● **SOURCE TEXT**:

┏━━

Part One
World Resources and Distributive Justice
A. Justice and Distribution of the World's Resources
1
International Distributive Justice
CHARLES R. BEITZ
In Part Three of his book Political Theory and International Relations, almost all of which is reproduced here, Charles Beitz argues that the duties of well-off nations are extensive. Although his argument relies heavily on work by John Rawls, Beitz rejects Rawls's conclusion that international justice does not demand substantial redistributions of goods from one nation to another. In doing so, Beitz joins several authors, including Brian Barry (in The Liberal Theory of Justice [Oxford: Clarendon Press, 1973]) and Thomas Scanlon (in "Rawls' Theory of Justice," University of Pennsylvania Law Review 121 [1973]).
Beitz's position is that if nations were more or less self-contained, then the requirements of justice on the international level would be relatively weak. Nonetheless, even then requirements would exist in addition to those discussed by Rawls. Most importantly, a redistribution of natural resources would be necessary. Even more substantial demands can be defended once we see that Rawls's self-containment thesis is false. In defending the resource redistribution principle, Beitz pretends that the self-containment thesis is correct, but in fact he thinks that nations are not nearly as disconnected as Rawls seems to suppose. Once we admit that international interaction is almost as complex as intranational interaction, Beitz claims, we will also have to admit that the difference principle should hold across the globe.
It is no part of the morality of states that residents of relatively affluent societies have obligations founded on justice to promote economic development elsewhere. Indeed, the tradition of international political theory is virtually silent on the matter of international distributive justice. The most that might be said, consistently with the morality of states, is that the citizens of relatively affluent societies have obligations based on the duty of mutual aid to help those who, without help, would surely perish. The obligation to contribute to the welfare of persons elsewhere, on such a view, is an obligation of charity.

┗━━

● **TASK DESCRIPTION**: Copy word for word the part of the passage on international distributive justice starting at "Beitz's position is" and ending at "across the globe.". The material after this point isn't needed.

● **DATA FOR REVIEW**:

┏━━

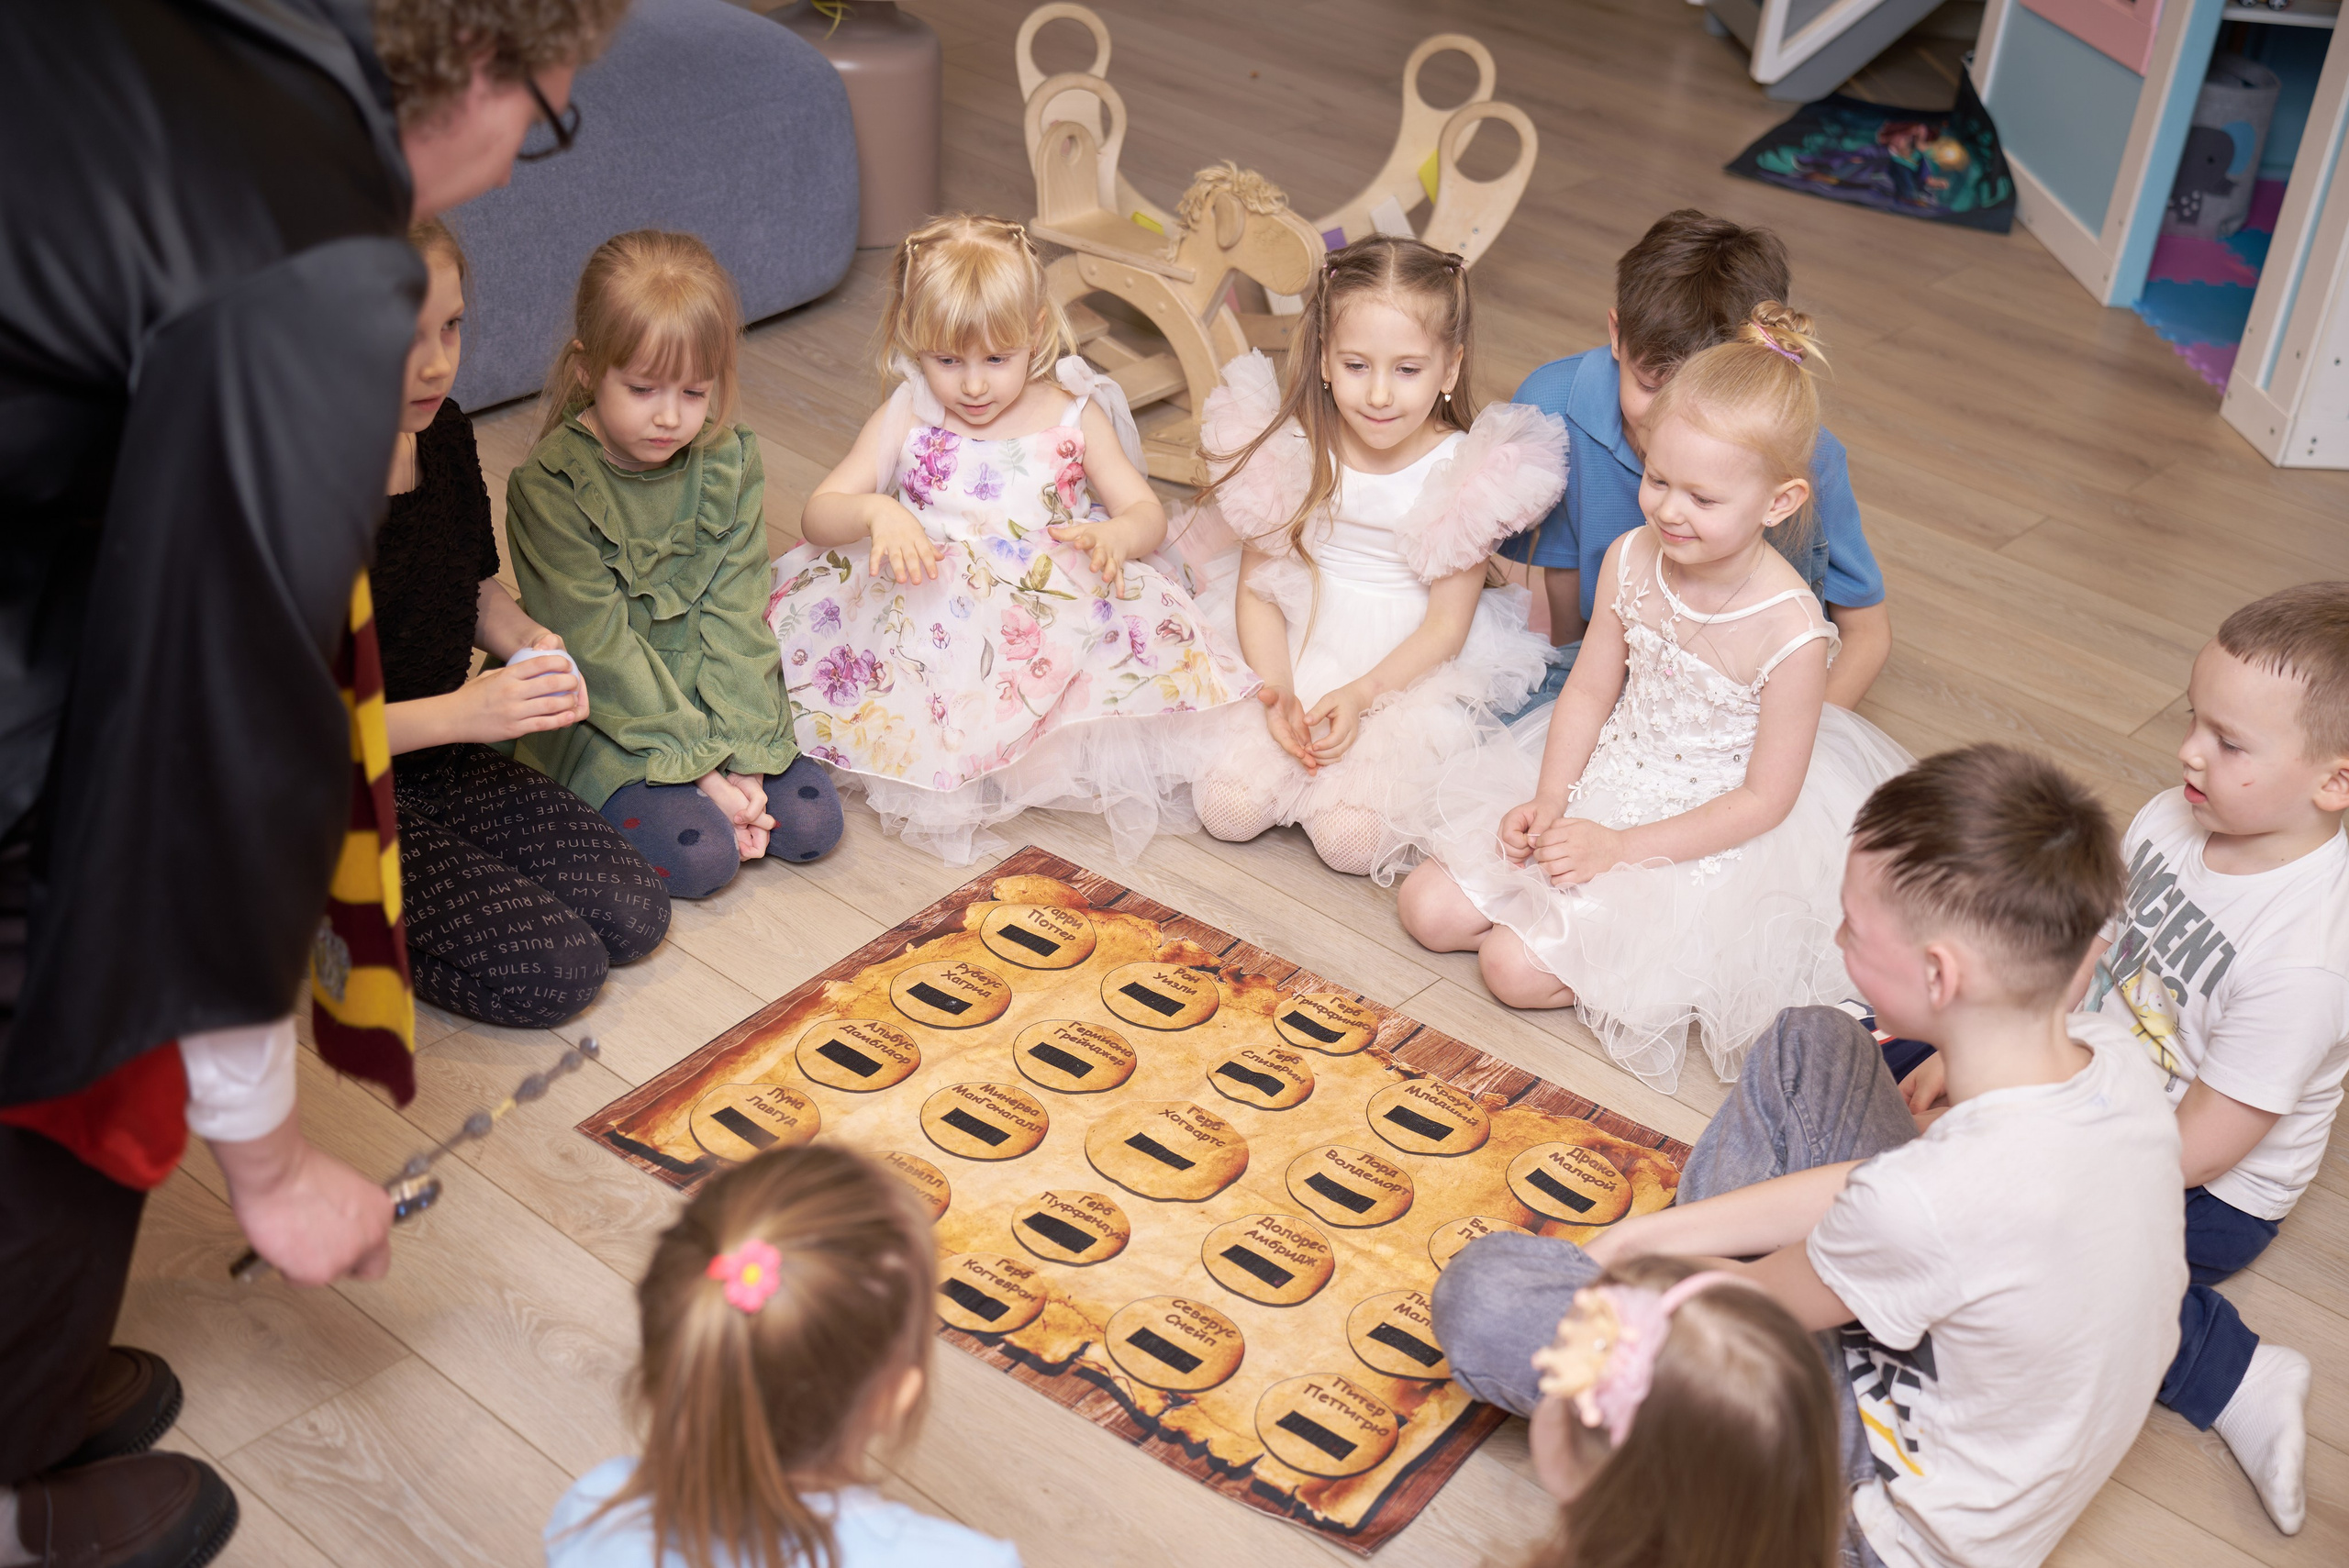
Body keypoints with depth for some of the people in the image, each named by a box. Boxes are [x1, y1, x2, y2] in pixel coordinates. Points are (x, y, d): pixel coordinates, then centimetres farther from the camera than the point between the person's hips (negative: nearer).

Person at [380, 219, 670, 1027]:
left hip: (448, 760, 8)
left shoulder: (443, 431, -1)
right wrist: (457, 712, -28)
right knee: (553, 972, -17)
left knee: (635, 913, -3)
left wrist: (529, 642, -7)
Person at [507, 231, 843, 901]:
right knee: (698, 854, -23)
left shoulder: (729, 461, -4)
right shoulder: (549, 486, -19)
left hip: (713, 697, 5)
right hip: (602, 719, -5)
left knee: (811, 821, -10)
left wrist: (740, 751, -15)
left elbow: (735, 616, -6)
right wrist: (698, 764, -21)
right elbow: (598, 648, -19)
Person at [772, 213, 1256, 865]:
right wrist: (875, 512, -24)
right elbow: (817, 514, 0)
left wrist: (1115, 536, -22)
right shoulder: (906, 420, 4)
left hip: (1051, 616, 0)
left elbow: (1147, 513, 4)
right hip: (925, 612, 1)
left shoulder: (1074, 417, 5)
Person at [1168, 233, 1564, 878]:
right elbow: (1257, 588, -1)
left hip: (1411, 673, -2)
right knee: (1229, 810, -14)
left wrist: (1362, 694, -22)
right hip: (1293, 658, 3)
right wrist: (1276, 689, -17)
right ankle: (1297, 735, 15)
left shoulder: (1465, 471, -14)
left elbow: (1446, 625, -9)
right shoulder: (1292, 450, -8)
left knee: (1351, 841, -21)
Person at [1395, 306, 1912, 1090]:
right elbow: (1589, 690, 3)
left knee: (1518, 968, -16)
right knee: (1428, 907, -1)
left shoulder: (1791, 634, -26)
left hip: (1704, 840, -6)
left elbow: (1765, 798, -18)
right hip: (1599, 783, 6)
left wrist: (1621, 847, -21)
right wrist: (1550, 803, -11)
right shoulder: (1631, 561, -10)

┗━━

● **FINISHED TASK**:
Beitz's position is that if nations were more or less self-contained, then the requirements of justice on the international level would be relatively weak. Nonetheless, even then requirements would exist in addition to those discussed by Rawls. Most importantly, a redistribution of natural resources would be necessary. Even more substantial demands can be defended once we see that Rawls's self-containment thesis is false. In defending the resource redistribution principle, Beitz pretends that the self-containment thesis is correct, but in fact he thinks that nations are not nearly as disconnected as Rawls seems to suppose. Once we admit that international interaction is almost as complex as intranational interaction, Beitz claims, we will also have to admit that the difference principle should hold across the globe.